En écrivant ces lignes, je ne puis empêcher ma pensée de se porter vers ces maisons, où nos vénérés frères anciens supportent avec une si religieuse résignation et même avec joie la privation de l'emploi de leur goût, les tristesses d'une existence qui manque de variété et les infirmités inhérentes à l'âge. Je pense aussi à d'autres qui se cramponnent à leurs devoirs et à la prière, et qui gardent strictement la clôture bien qu'ils soient privés d'une partie des avantages de la vie de communauté. Il y a là des héroïsmes inconnus qui réjouissent le ciel, et qui appellent sur leurs auteurs et sur toute la Congrégation les meilleures bénédictions de Dieu.

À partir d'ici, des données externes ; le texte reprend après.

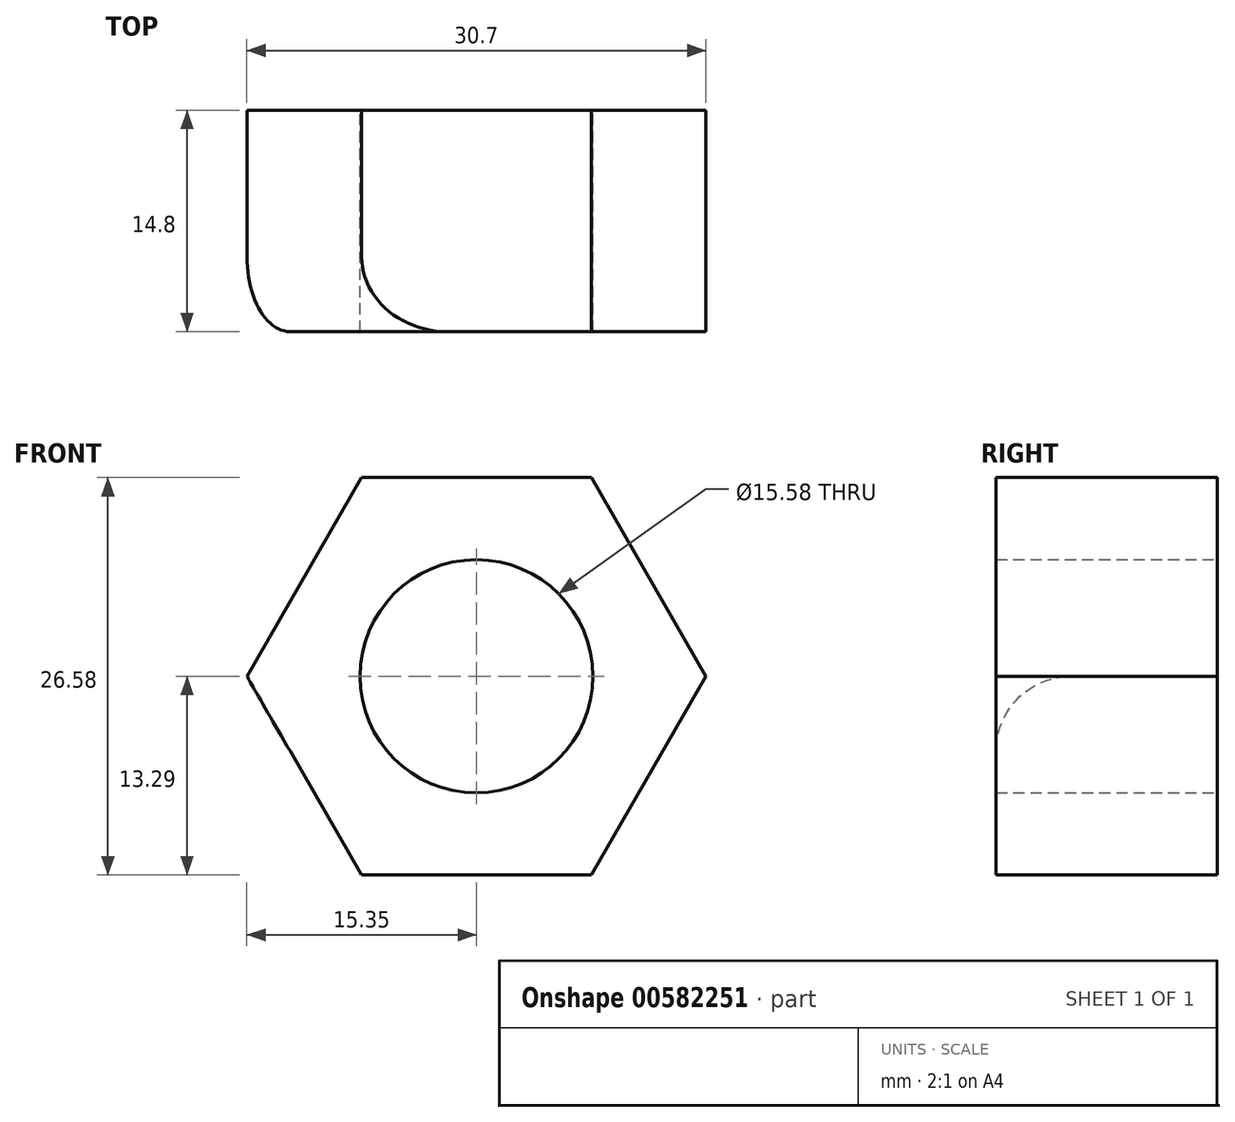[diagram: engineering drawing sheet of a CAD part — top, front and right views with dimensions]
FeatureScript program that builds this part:
annotation { "Feature Type Name" : "Feature", "Feature Type Description" : "" }
export const myFeature = defineFeature(function(context is Context, id is Id, definition is map)
    precondition{}
    {
        {
            var Q0;
            Q0=qCreatedBy(makeId("Front.planeOp"),FACE);
            var sketch = newSketch(context, id + "F0", { "sketchPlane" : qUnion([Q0])});
            skLineSegment(sketch, "E0.0", {"start": v(-7.67, 13.29) * mm, "end": v(7.67, 13.29) * mm});
            skLineSegment(sketch, "E0.1", {"start": v(7.67, 13.29) * mm, "end": v(15.35, 0) * mm});
            skLineSegment(sketch, "E0.2", {"start": v(15.35, 0) * mm, "end": v(7.67, -13.29) * mm});
            skLineSegment(sketch, "E0.3", {"start": v(7.67, -13.29) * mm, "end": v(-7.67, -13.3) * mm});
            skLineSegment(sketch, "E0.4", {"start": v(-7.67, -13.3) * mm, "end": v(-15.35, 0) * mm});
            skLineSegment(sketch, "E0.5", {"start": v(-15.35, 0) * mm, "end": v(-7.67, 13.29) * mm});
            skPoint(sketch, "E0.0.midPoint", {"position": v(0, 13.29) * mm});
            skCircle(sketch, "E1", {"center": v(0, 0) * mm, "radius": 7.79 * mm});
            skSolve(sketch);
        }
        {
            var Q0;
            Q0 = qSketchRegion(id + "F0", true);
            extrude(context, id + "F1", {"entities" : qUnion([Q0]), "depth" : 14.8 * mm, "offsetDistance" : 25 * mm});
        }
        {
            var Q0;
            Q0=makeQuery(id+"F1.opExtrude","CAP_EDGE",EDGE,{"disambiguationData":[OSD([sQuery(id+"F0.wireOp",EDGE,"E0.5")])],"isStart":false});
            fillet(context, id + "F2", {"entities" : qUnion([Q0]), "radius" : 5 * mm, "tangentPropagation" : true, "allowEdgeOverflow" : false});
        }
    });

C'est un principe et un fait d'expérience que la crainte des croix augmente les croix. Lorsque saint François d'Assise était quelque temps sans souffrir ; il disait à Dieu : « Mon Seigneur, m'avez-vous oublié ? » Il faut donc que notre mortification soit active, ne serait-ce que pour montrer à Dieu qu'il nous traite avec trop de douceur et de bonté. Nous devons souhaiter aussi par là imiter davantage Notre Seigneur, et comme cet Agneau de Dieu, effacer les péchés du monde. Souvent la nécessité de faire pénitence, et plus pour les autres que pour soi, est la première raison d'une vocation. Il faut aussi dans les communautés des victimes pures pour expier la vie large et le relâchement des tièdes, le manque de générosité de quelques-uns, les blasphèmes, les scandales, les sacrilèges de gens du inonde. Heureuses les congrégations qui possèdent un bon nombre de ces âmes privilégiées ! Estimons-nous donc heureux les jours où nous aurons souffert quelque chose pour Dieu et en union avec Jésus-Christ ; estimons-nous plus heureux encore si l'action de la grâce nous porte à souhaiter la croix et la souffrance pour procurer plus abondamment la gloire de Dieu et opérer avec plus de certitude notre salut.